Start of EXERCISE DATA

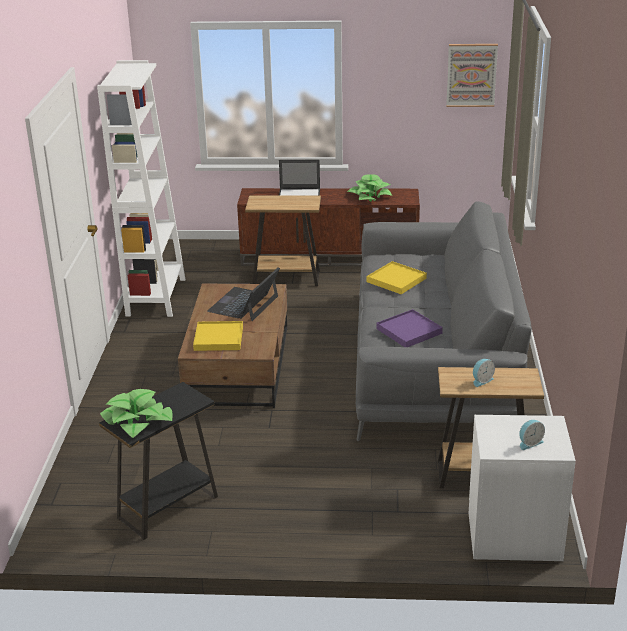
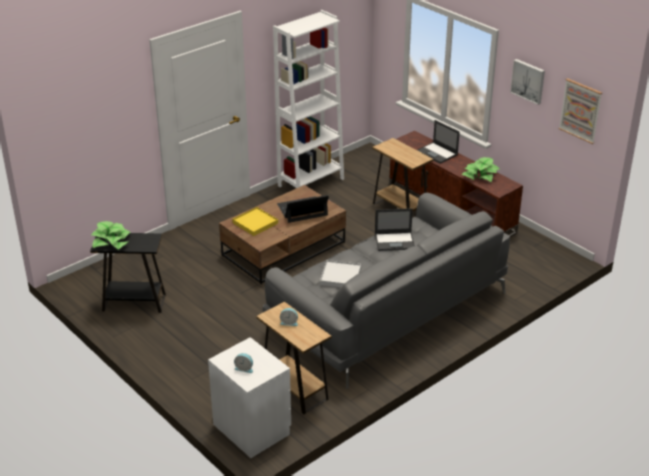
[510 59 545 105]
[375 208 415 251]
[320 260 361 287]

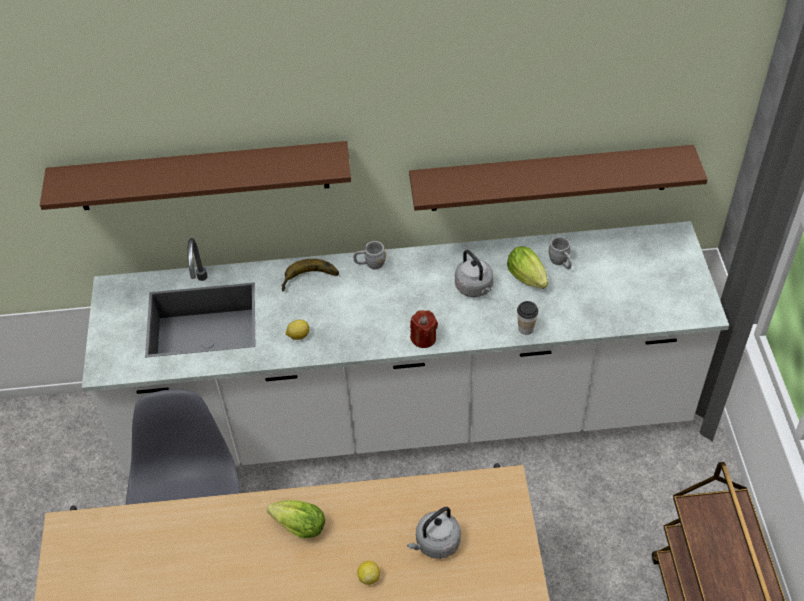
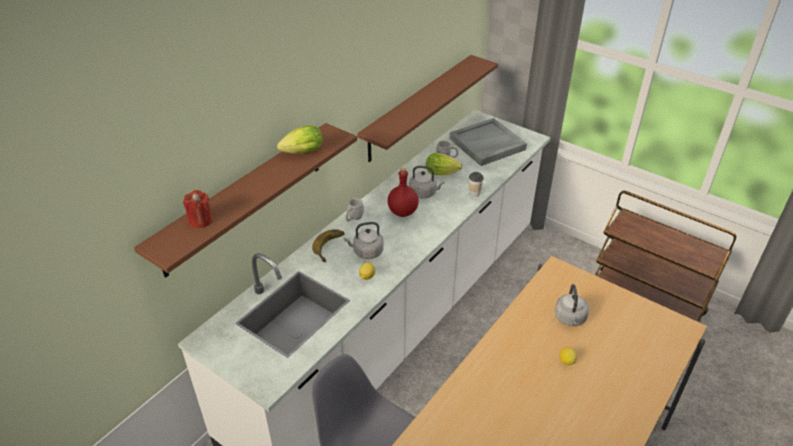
[344 222 384 259]
[387 168 419 217]
[449 118 527 166]
[277 125 323 153]
[183 190 213 228]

End of EXERCISE DATA

The entries need to be restated exactly, and their pictures left out.

[510 59 545 105]
[375 208 415 251]
[320 260 361 287]

[344 222 384 259]
[387 168 419 217]
[449 118 527 166]
[277 125 323 153]
[183 190 213 228]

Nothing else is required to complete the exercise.